Smol, J.P. 1995. Paleolimnological approaches to the evaluation and monitoring of ecosystem health: providing a history for environmental damage and recovery. In Rapport, D.J., C.L.Gaudet & P.Calow Evaluating and monitoring the health of large-scale ecosystems: 301-318. Berlin: Springer-Verlag.

Street-Perrott, F.A. 1994. Palaeo-perspectives: changes in terrestrial ecosystems. Ambio 23:37-43.

Warner, B.J. (ed) 1990. Methods in Quaternary Ecology St. John's, NF: Geological Association of Canada.
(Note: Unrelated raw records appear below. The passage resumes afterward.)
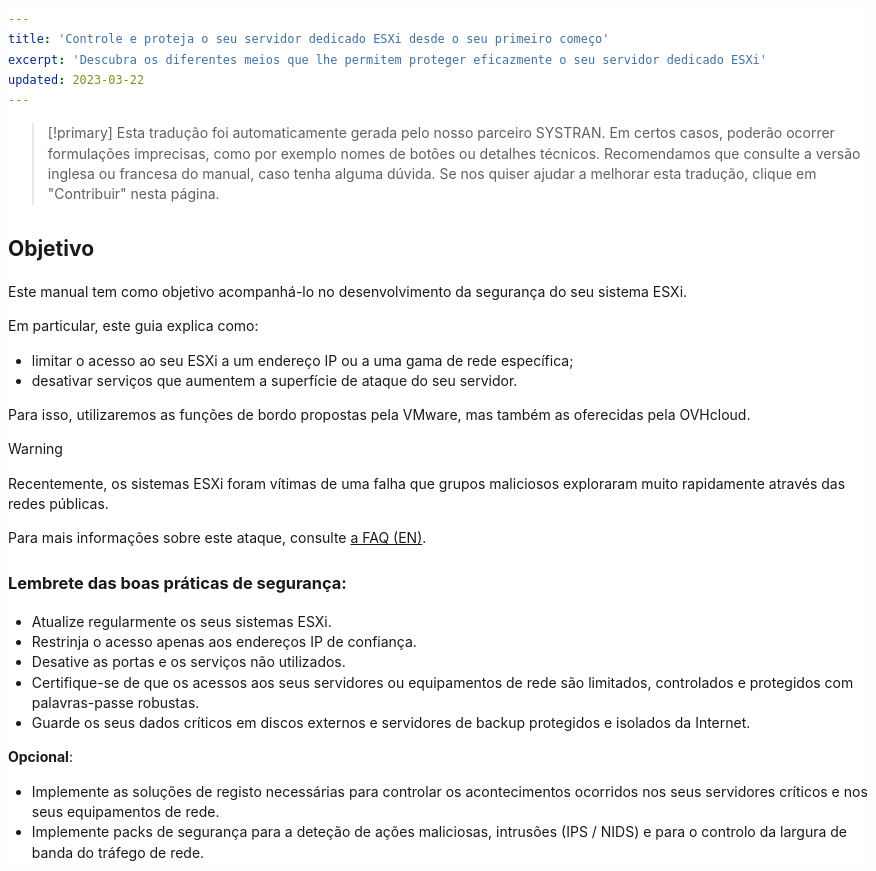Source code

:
 ```yaml
---
title: 'Controle e proteja o seu servidor dedicado ESXi desde o seu primeiro começo'
excerpt: 'Descubra os diferentes meios que lhe permitem proteger eficazmente o seu servidor dedicado ESXi'
updated: 2023-03-22
---
```


> [!primary]
> Esta tradução foi automaticamente gerada pelo nosso parceiro SYSTRAN. Em certos casos, poderão ocorrer formulações imprecisas, como por exemplo nomes de botões ou detalhes técnicos. Recomendamos que consulte a versão inglesa ou francesa do manual, caso tenha alguma dúvida. Se nos quiser ajudar a melhorar esta tradução, clique em "Contribuir" nesta página.
>


## Objetivo

Este manual tem como objetivo acompanhá-lo no desenvolvimento da segurança do seu sistema ESXi.

Em particular, este guia explica como:

- limitar o acesso ao seu ESXi a um endereço IP ou a uma gama de rede específica;
- desativar serviços que aumentem a superfície de ataque do seu servidor.

Para isso, utilizaremos as funções de bordo propostas pela VMware, mas também as oferecidas pela OVHcloud.

> [!warning]
> 
> Recentemente, os sistemas ESXi foram vítimas de uma falha que grupos maliciosos exploraram muito rapidamente através das redes públicas.
>
> Para mais informações sobre este ataque, consulte [a FAQ (EN)](/pages/bare_metal_cloud/dedicated_servers/faq-esxi).
>

### Lembrete das boas práticas de segurança:

- Atualize regularmente os seus sistemas ESXi.
- Restrinja o acesso apenas aos endereços IP de confiança.
- Desative as portas e os serviços não utilizados.
- Certifique-se de que os acessos aos seus servidores ou equipamentos de rede são limitados, controlados e protegidos com palavras-passe robustas.
- Guarde os seus dados críticos em discos externos e servidores de backup protegidos e isolados da Internet.

**Opcional**:

- Implemente as soluções de registo necessárias para controlar os acontecimentos ocorridos nos seus servidores críticos e nos seus equipamentos de rede.
- Implemente packs de segurança para a deteção de ações maliciosas, intrusões (IPS / NIDS) e para o controlo da largura de banda do tráfego de rede.
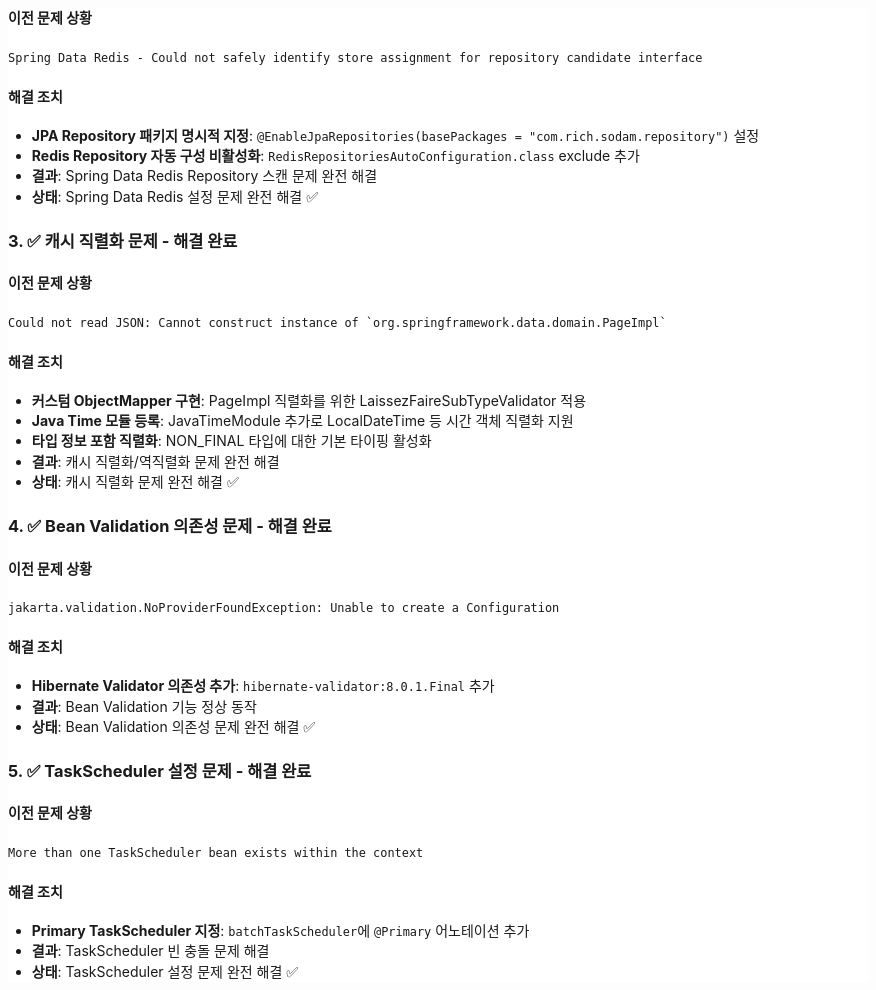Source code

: #### 이전 문제 상황

```
Spring Data Redis - Could not safely identify store assignment for repository candidate interface
```

#### 해결 조치

- **JPA Repository 패키지 명시적 지정**: `@EnableJpaRepositories(basePackages = "com.rich.sodam.repository")` 설정
- **Redis Repository 자동 구성 비활성화**: `RedisRepositoriesAutoConfiguration.class` exclude 추가
- **결과**: Spring Data Redis Repository 스캔 문제 완전 해결
- **상태**: Spring Data Redis 설정 문제 완전 해결 ✅

### 3. ✅ 캐시 직렬화 문제 - 해결 완료

#### 이전 문제 상황

```
Could not read JSON: Cannot construct instance of `org.springframework.data.domain.PageImpl`
```

#### 해결 조치

- **커스텀 ObjectMapper 구현**: PageImpl 직렬화를 위한 LaissezFaireSubTypeValidator 적용
- **Java Time 모듈 등록**: JavaTimeModule 추가로 LocalDateTime 등 시간 객체 직렬화 지원
- **타입 정보 포함 직렬화**: NON_FINAL 타입에 대한 기본 타이핑 활성화
- **결과**: 캐시 직렬화/역직렬화 문제 완전 해결
- **상태**: 캐시 직렬화 문제 완전 해결 ✅

### 4. ✅ Bean Validation 의존성 문제 - 해결 완료

#### 이전 문제 상황

```
jakarta.validation.NoProviderFoundException: Unable to create a Configuration
```

#### 해결 조치

- **Hibernate Validator 의존성 추가**: `hibernate-validator:8.0.1.Final` 추가
- **결과**: Bean Validation 기능 정상 동작
- **상태**: Bean Validation 의존성 문제 완전 해결 ✅

### 5. ✅ TaskScheduler 설정 문제 - 해결 완료

#### 이전 문제 상황

```
More than one TaskScheduler bean exists within the context
```

#### 해결 조치

- **Primary TaskScheduler 지정**: `batchTaskScheduler`에 `@Primary` 어노테이션 추가
- **결과**: TaskScheduler 빈 충돌 문제 해결
- **상태**: TaskScheduler 설정 문제 완전 해결 ✅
OTHER SOURCES OF INFORMATION: Geological surveys, IGCP (Project 324 - Global geological record of lake basins), IAS (Dr. F. Surlyk, Secretary-General, International Association of Sedimentologists, Geologisk Centralinstitut, Øster Volgade 10, DK-1350 Copenhagen, Denmark), INQUA, PAGES; World Data Center-A for Paleoclimatology.

RELATED ENVIRONMENTAL AND GEOLOGICAL ISSUES: Paleoenvironmental data from sediment deposits can provide a record of the impact of distant human activity (e.g. burning of fossil fuels or the release of chemicals) on the wider ecosystem. They can be invaluable in environmental management by providing a baseline for management decisions within a watershed.

OVERALL ASSESSMENT: The chemical, physical and biological composition of sediment sequences provides one of the best natural archives of recent environmental changes in terrestrial and aquatic systems.